Figures obtained by The Independent on Sunday reveal that last year local councils allowed at least 87 planning developments involving 560 homes to proceed in England and Wales in areas at high risk of flooding…and the EA formally opposed them. The biggest development of this kind is the 149-home Goresbrook Village Estate in Dagenham, Essex.
But in new, improved business-friendly Britain, the EA doesn’t have the final say.
In turn, Channel Four has a story about the Government turning down Dutch help a week ago.
“We told the British government that we would help in any way we could,” said Ursula Meering, spokeswoman at the Netherlands Ministry of Infrastructure & Environment. “We told the British government that we had pumps, emergency dykes and sand bag-filling machines available, but they said there was no need for any of this help at present. They said they only needed expertise, so we have sent a team of four dyke experts to the UK.”
Right then, we’ll secretly take the expertise and pretend it was us knowing WTF we’re at; but we don’t want your equipment because that’ll make it look as if we’ve lost control. The people we work for will die or lose their homes, but it’s essential for national security that nobody catches on to just how truly spineless and incompetent we are.
Not content with the truth being out (about the successive failure of Westminster to stand up to mad eco-freak Brussels directives since 2003, and the failure of any MEP anywhere to register a protest) David Cameron continues to deflect blame towards the Environment quangos and Defra, by constantly answering questions he hasn’t been asked about firing people. ‘PM David Cameron, who is touring flood-hit south-west England, said it was not the time to change personnel amid criticism of the Environment Agency.’ Thanks Cammers, but is it the time to borrow some flood barriers and portable dykes from the Dutch?
Cracker of the day for obfuscated claptrap was George Osborne’s, “people do understand that the rain is not the fault of any one person”. Well Chancellor, the rain isn’t anyone’s fault petal, I think we can buy into that one.
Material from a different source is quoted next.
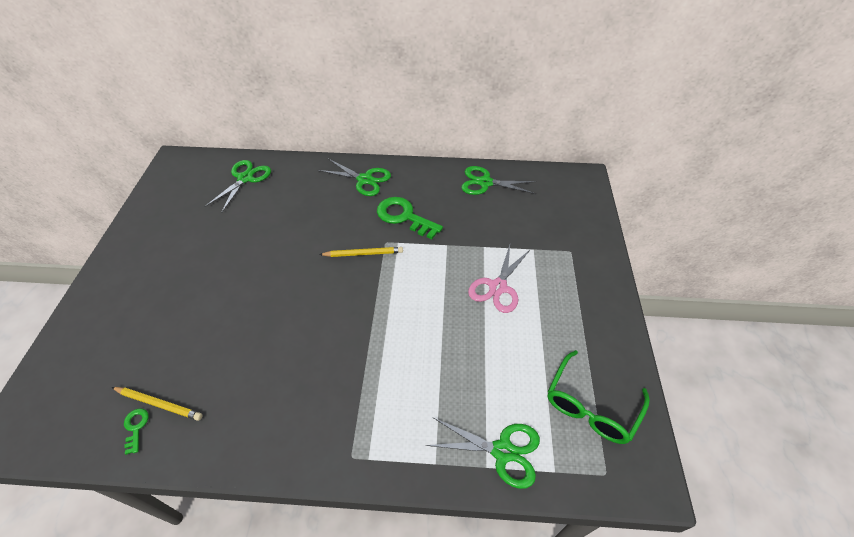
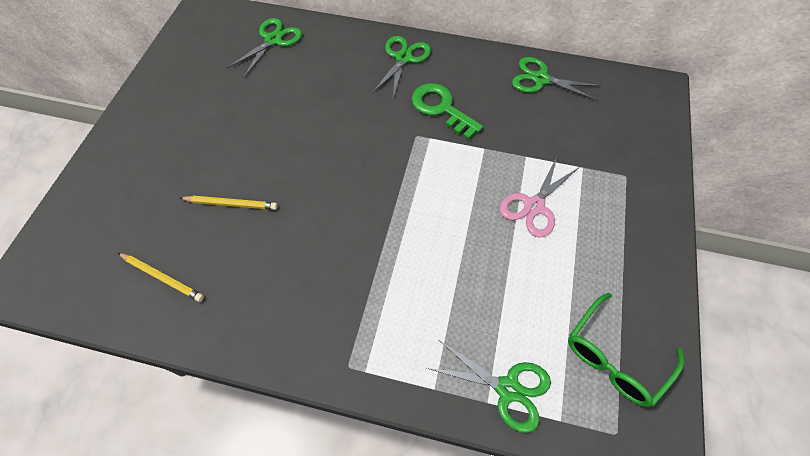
camera: 10 degrees right, 10 degrees up
green key [124,408,149,455] -> none
green scissors [318,159,391,196] -> green scissors turned 105 degrees counterclockwise [372,36,431,99]
yellow pencil [319,247,403,257] -> yellow pencil moved to [180,196,278,210]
It is, however, slightly more a question of the floods that followed the rain, and why once the rain-which-was-nobody’s-fault had fallen, as it were, Snafu was inevitable. Now that, my little pudding and pie, appears to have been the fault of every last man-jack of the political and bureaucrat class tasked with maintaining Britain’s weather defences.
Ed Miliband encouraged the EC bollocks when he was Environment Minister, most Tory MEPs voted against a switch back from flood management to defence, Nigel Farage didn’t turn up for the vote, George Osborne cut the rescue infrastructure budget…..and nobody from Strasbourg to Somerset gave a second’s thought to the hundreds of jobs and thousands of houses not likely to benefit from returning The Levels to its natural state.
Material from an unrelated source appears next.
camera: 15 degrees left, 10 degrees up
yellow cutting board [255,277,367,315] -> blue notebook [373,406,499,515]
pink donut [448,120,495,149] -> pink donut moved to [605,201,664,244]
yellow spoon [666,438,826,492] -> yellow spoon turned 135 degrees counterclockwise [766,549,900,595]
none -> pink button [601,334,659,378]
Bill Oddie says wildlife preservation is important – and it is: Somerset Levels is home to a diverse range of wildlife including wading birds, curlews, bitterns, otters, dragonflies and an abundance of wildflowers. In winter over 80,000 water birds gather across the area and often flocks of thousands of starlings can be seen swirling in the skies at dusk. But it is also home to Axbridge, an important market town of 2,057 people. It has endless thriving businesses and five restaurants. Nearby, in the picturesque village of East Lyng, properties and businesses are flooded up to nearly their roof lines. Agricultural contractor Lesley Webber, 52, lives in a 120-year-old property in East Lyng which has never flooded before. The place looks like a cross between Waterworld and a ghost town.
Failure to maintain weather defences is the product of EC idiocy, budget cuts over time, and paying lip-service to eco-drivel. But this shower expect us to take the nature reserve argument seriously when all across England, the Government is both repaying its construction industry bribe-lobbyists by building on long-established Green Belt and Flood Plains and facing in the opposite direction with Brussels.
I’d love to think that this latest act of hypocritical disloyalty to British citizens will finally wake up the middle Englanders. But the Daily Mail is working hard to blaming their usual whipping boys; so somehow, I doubt it.